▶ [INSTRUCTIONS FOR THE TASK]:
Among the entries that follow, find every line with the word "scroll" and copy it.

MATERIAL PROVIDED section start

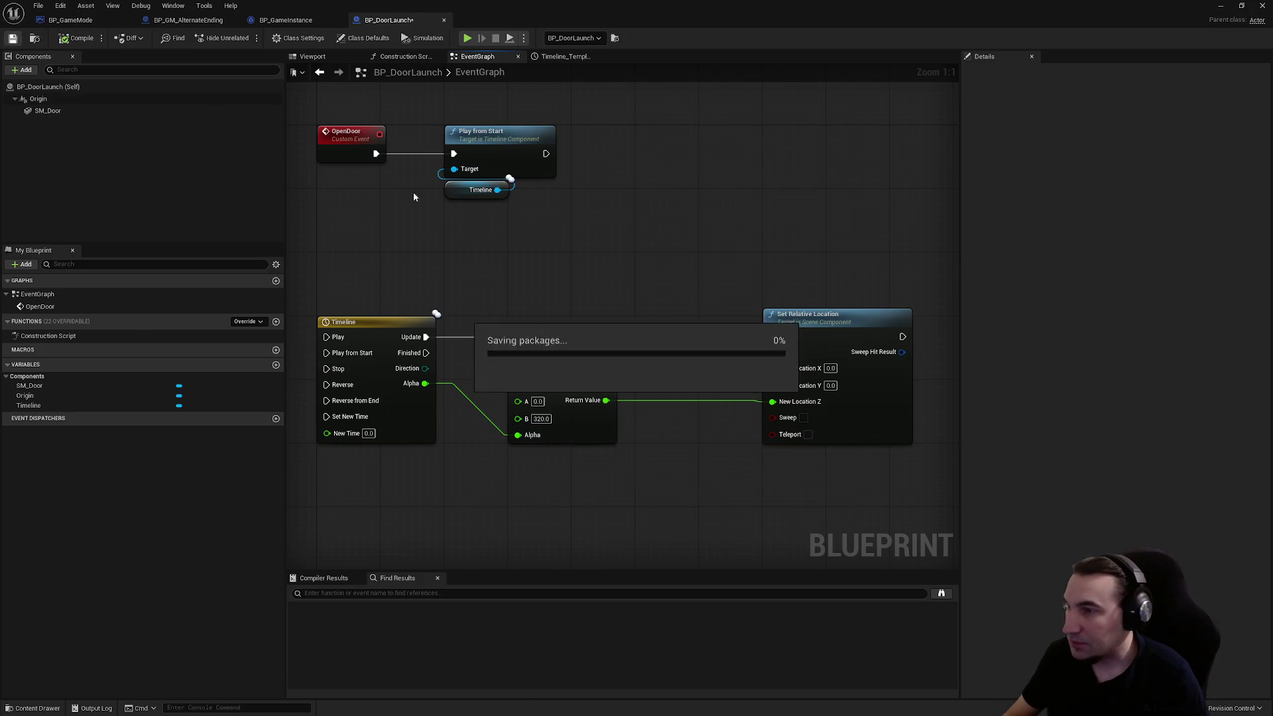
{"action": "left_click_drag", "start_coordinate": [828, 321], "coordinate": [700, 321]}
{"action": "left_click", "coordinate": [630, 244]}
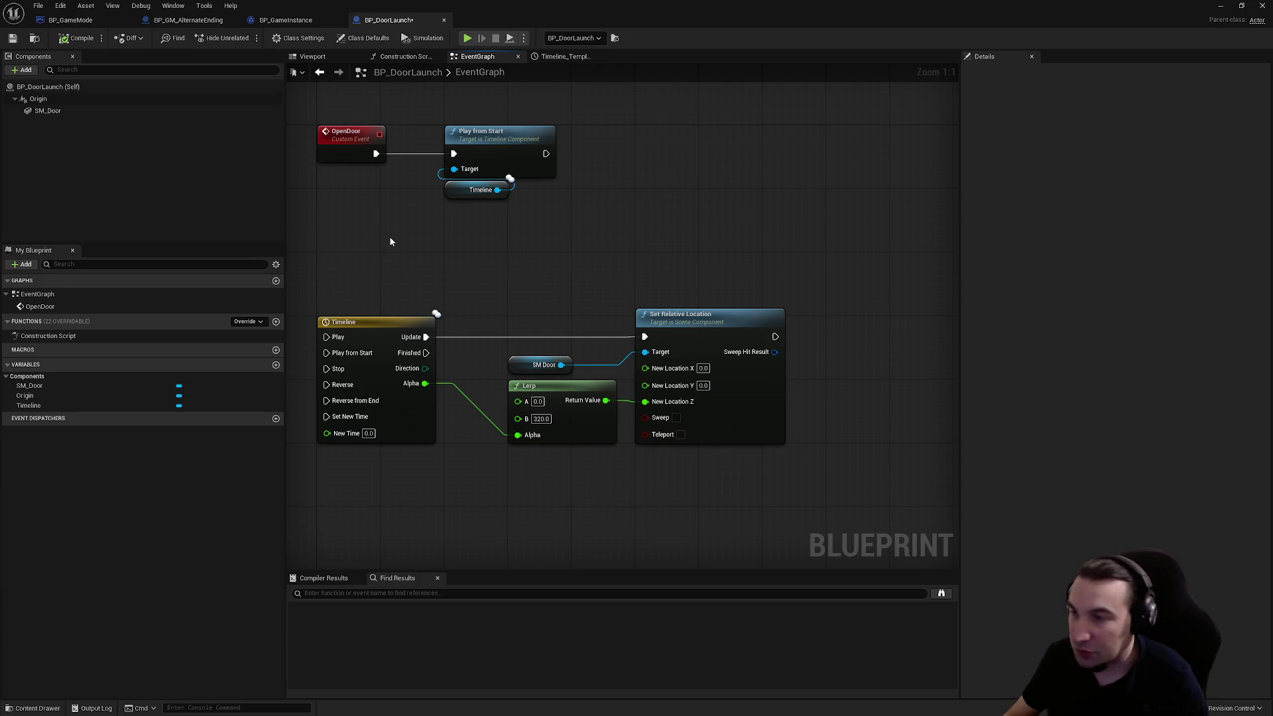
{"action": "scroll", "coordinate": [623, 234], "scroll_direction": "down", "scroll_amount": 2}
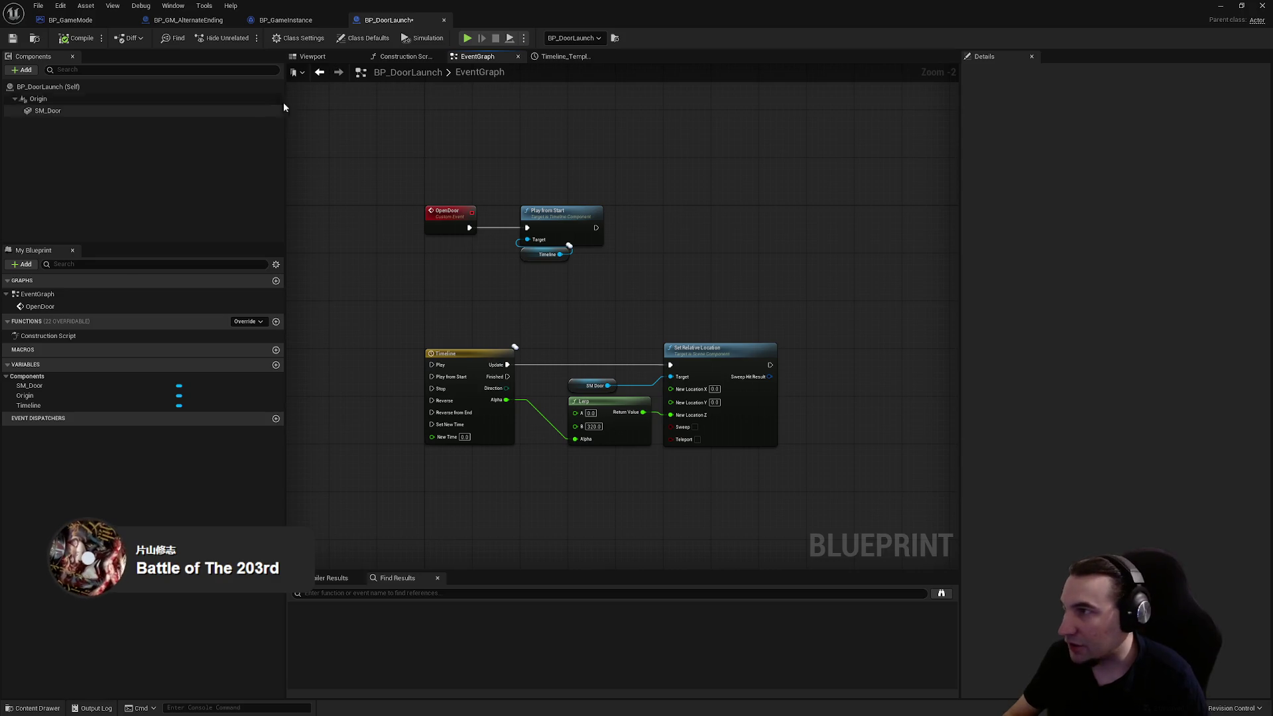
{"action": "key", "text": "super"}
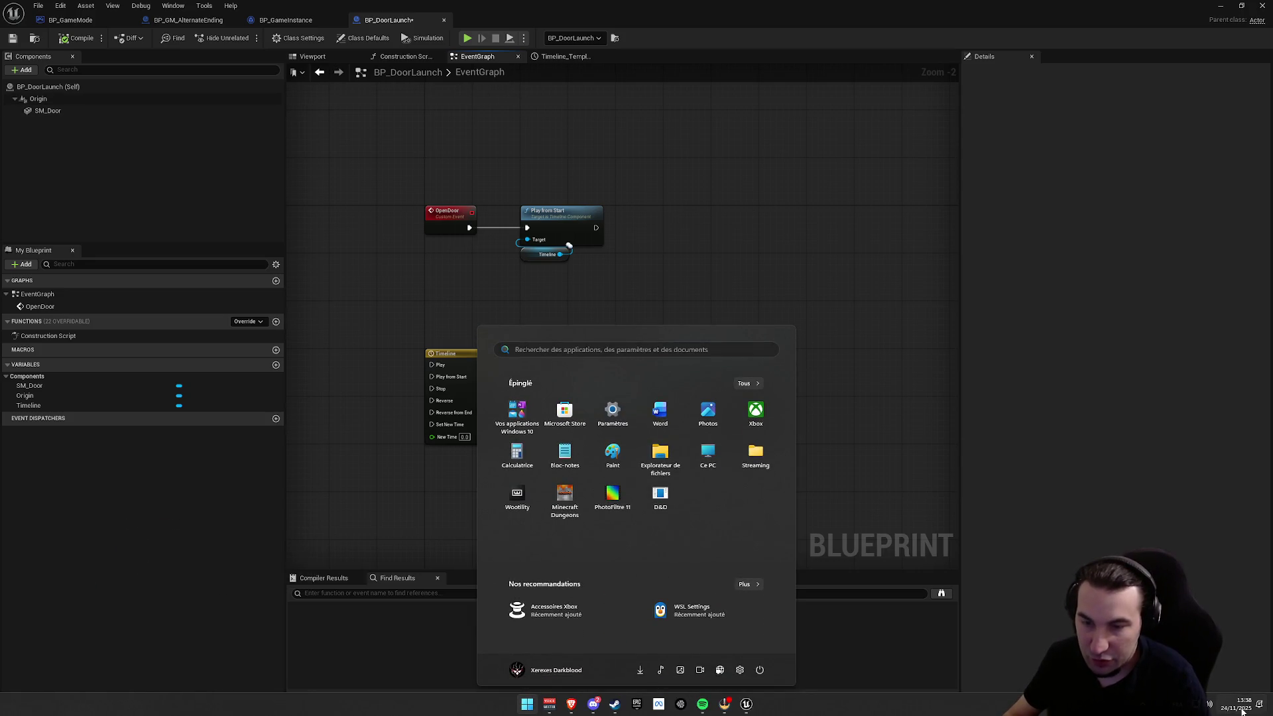
{"action": "left_click", "coordinate": [1242, 712]}
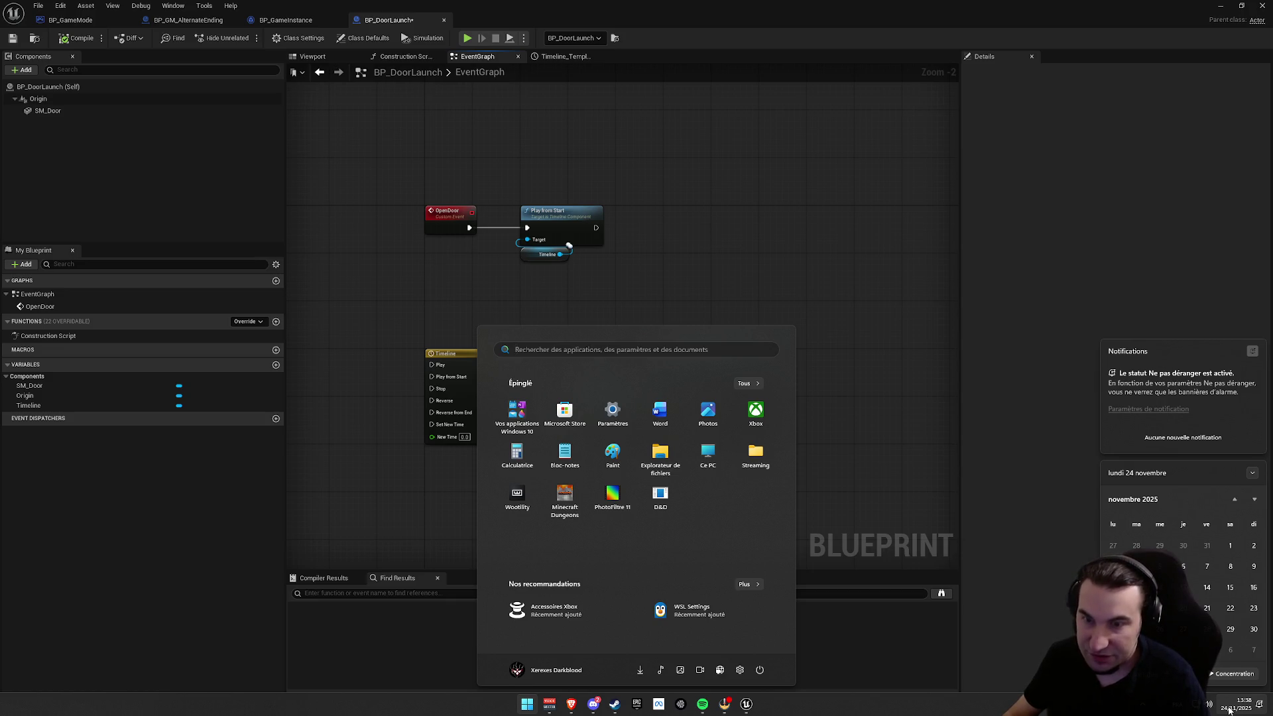
{"action": "left_click", "coordinate": [795, 204]}
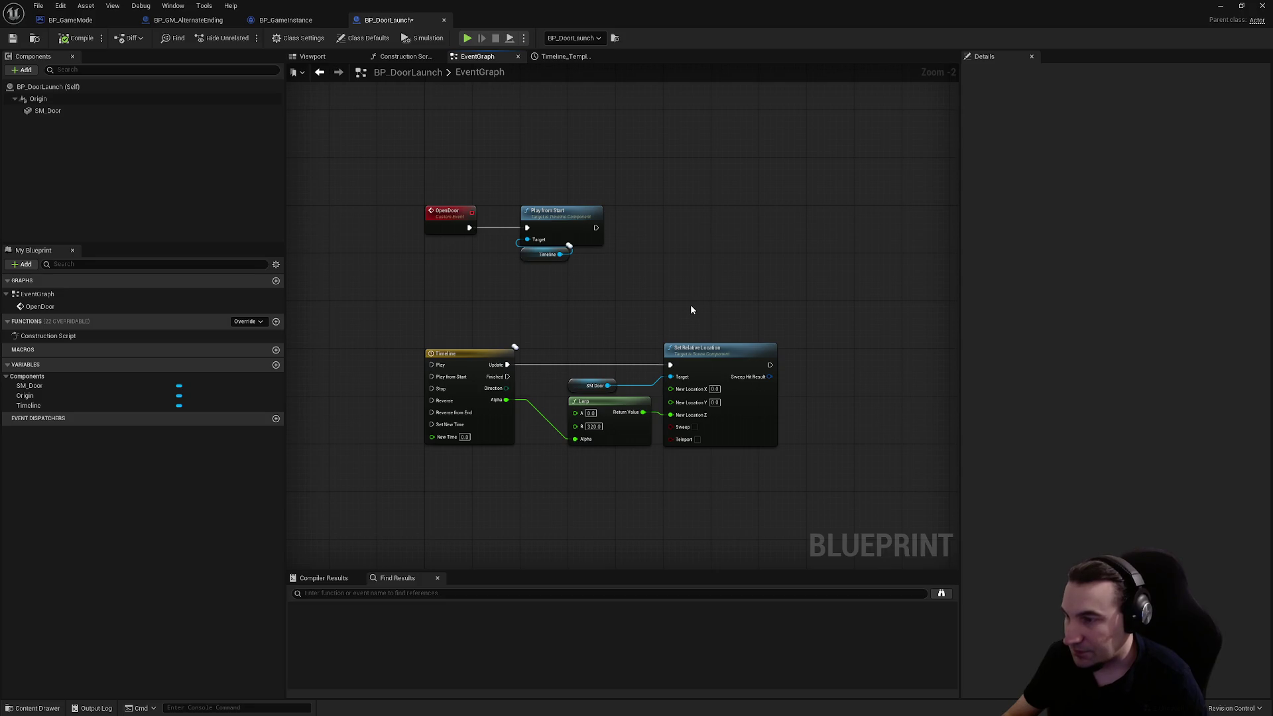
- Save BP_DoorLaunch and bring up BP_GM_AlternateEnding's nodes below StartStep
{"action": "left_click", "coordinate": [14, 37]}
{"action": "left_click", "coordinate": [290, 20]}
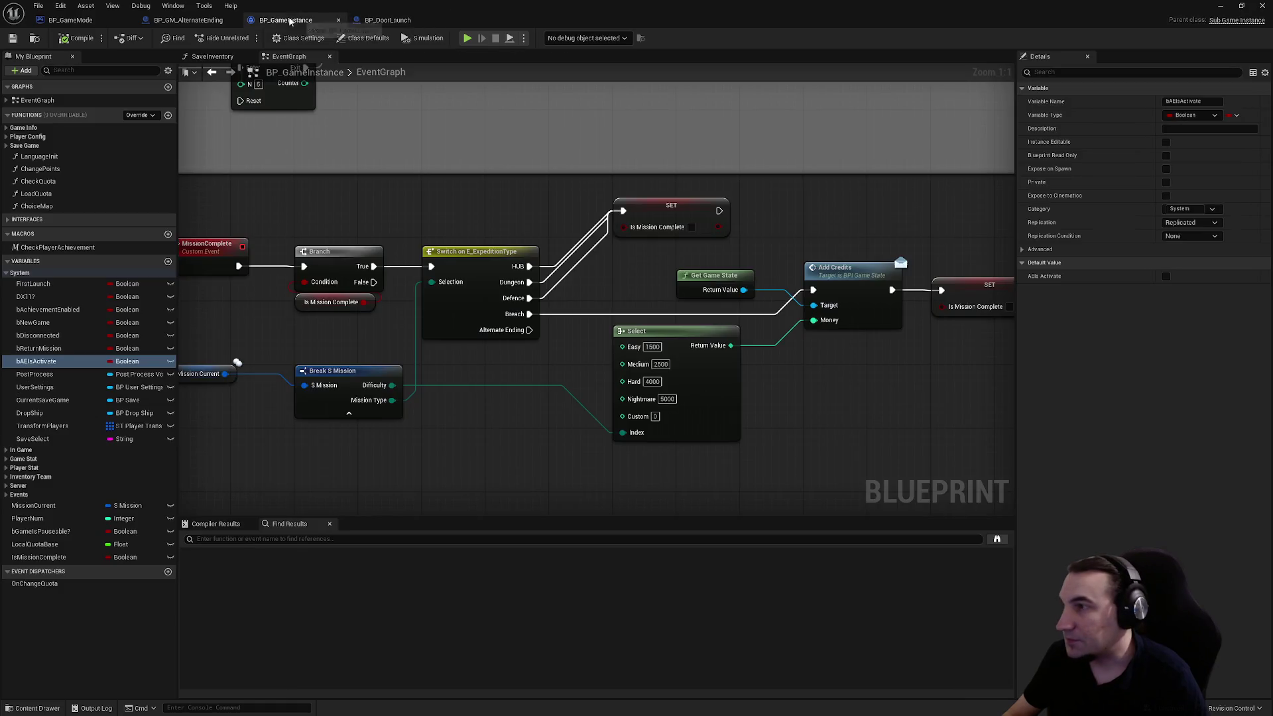
{"action": "scroll", "coordinate": [679, 263], "scroll_direction": "down", "scroll_amount": 2}
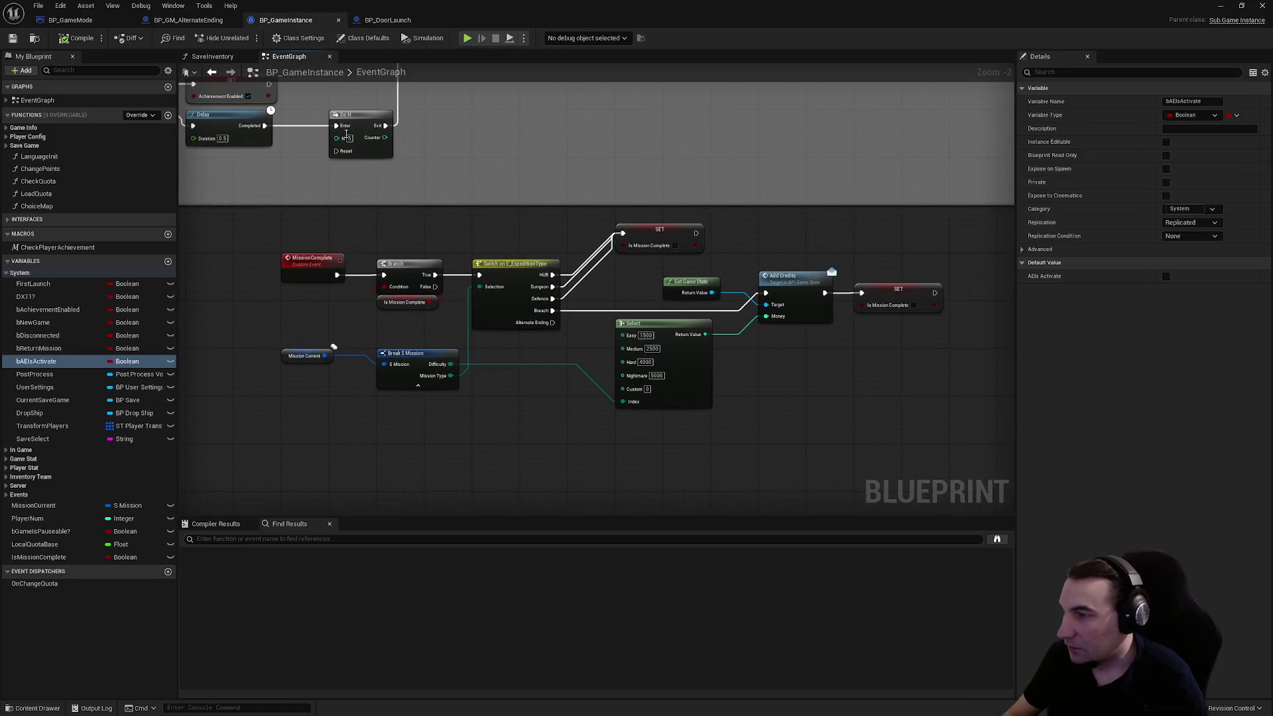
{"action": "left_click", "coordinate": [187, 20]}
{"action": "mouse_move", "coordinate": [597, 261]}
{"action": "left_mouse_down"}
{"action": "mouse_move", "coordinate": [620, 163]}
{"action": "mouse_move", "coordinate": [603, 273]}
{"action": "left_mouse_up"}
- Add an Open Door call on the Door reference beside the GET node and compile
{"action": "left_click_drag", "start_coordinate": [520, 360], "coordinate": [595, 366]}
{"action": "type", "text": "open door"}
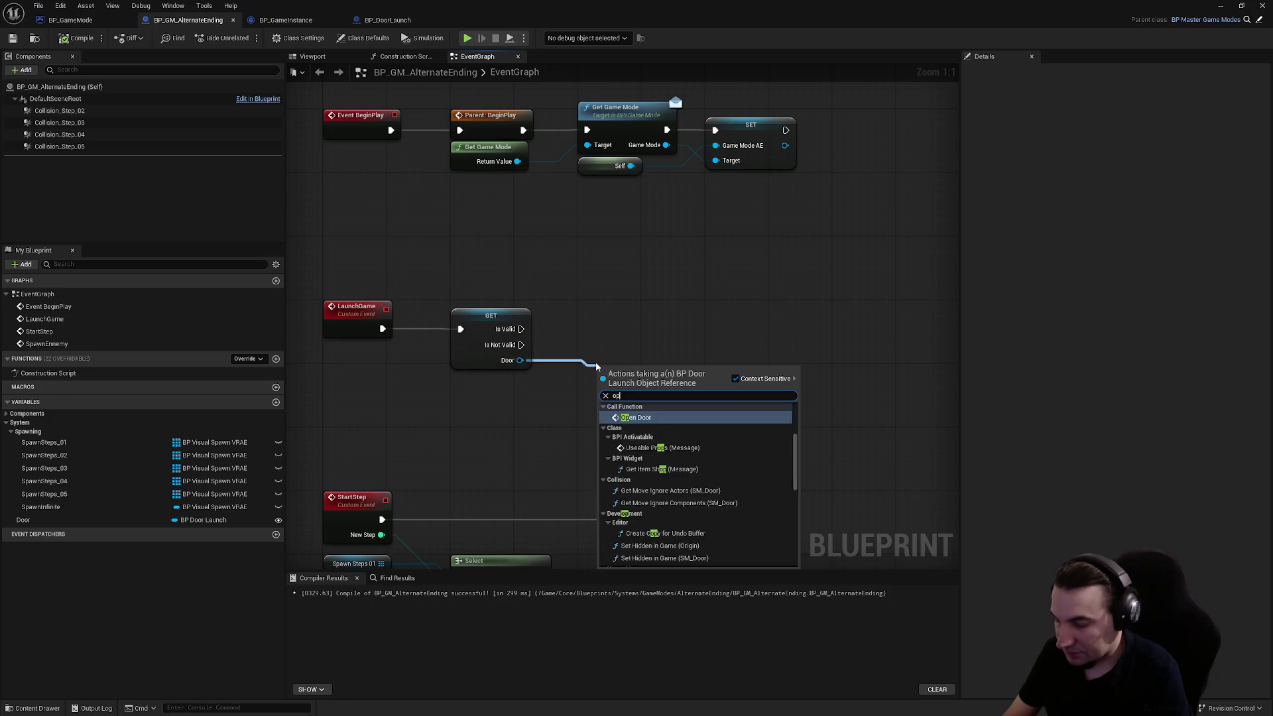
{"action": "key", "text": "Return"}
{"action": "left_click_drag", "start_coordinate": [649, 377], "coordinate": [634, 313]}
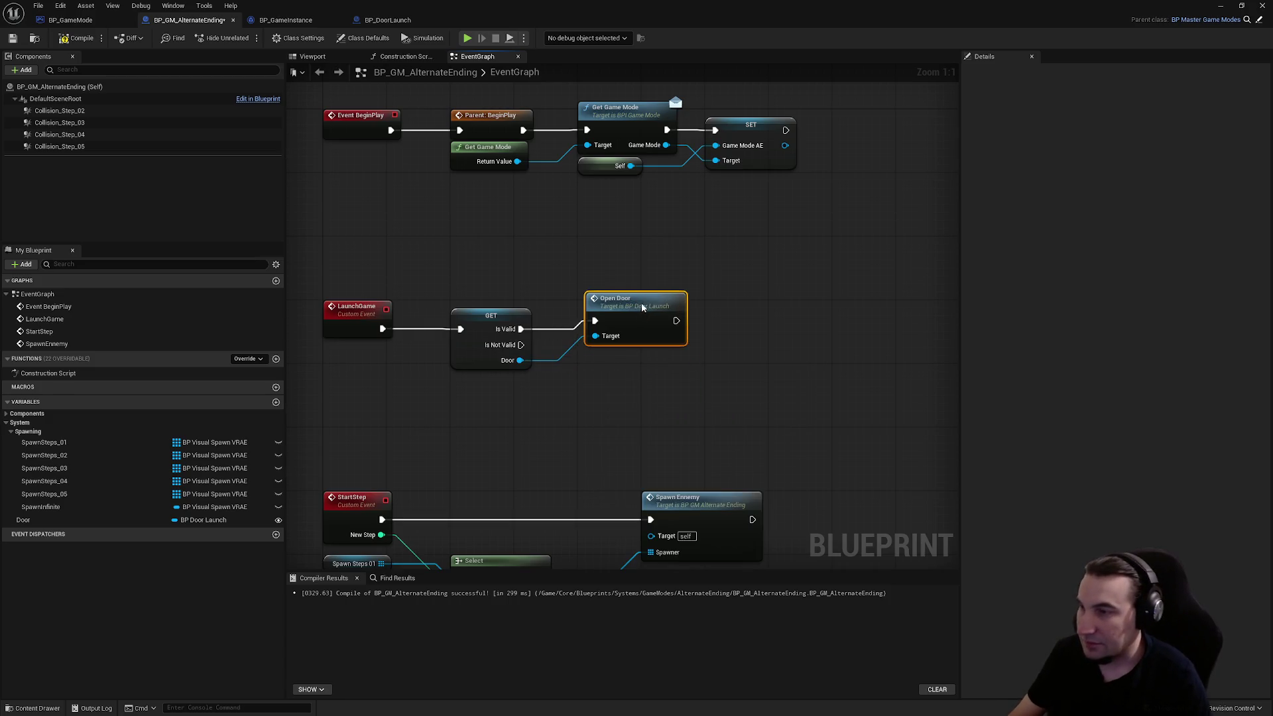
{"action": "left_click", "coordinate": [739, 335]}
{"action": "left_click", "coordinate": [80, 39]}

MATERIAL PROVIDED section end

▶ [EXERCISE OUTPUT]:
{"action": "scroll", "coordinate": [623, 234], "scroll_direction": "down", "scroll_amount": 2}
{"action": "scroll", "coordinate": [679, 263], "scroll_direction": "down", "scroll_amount": 2}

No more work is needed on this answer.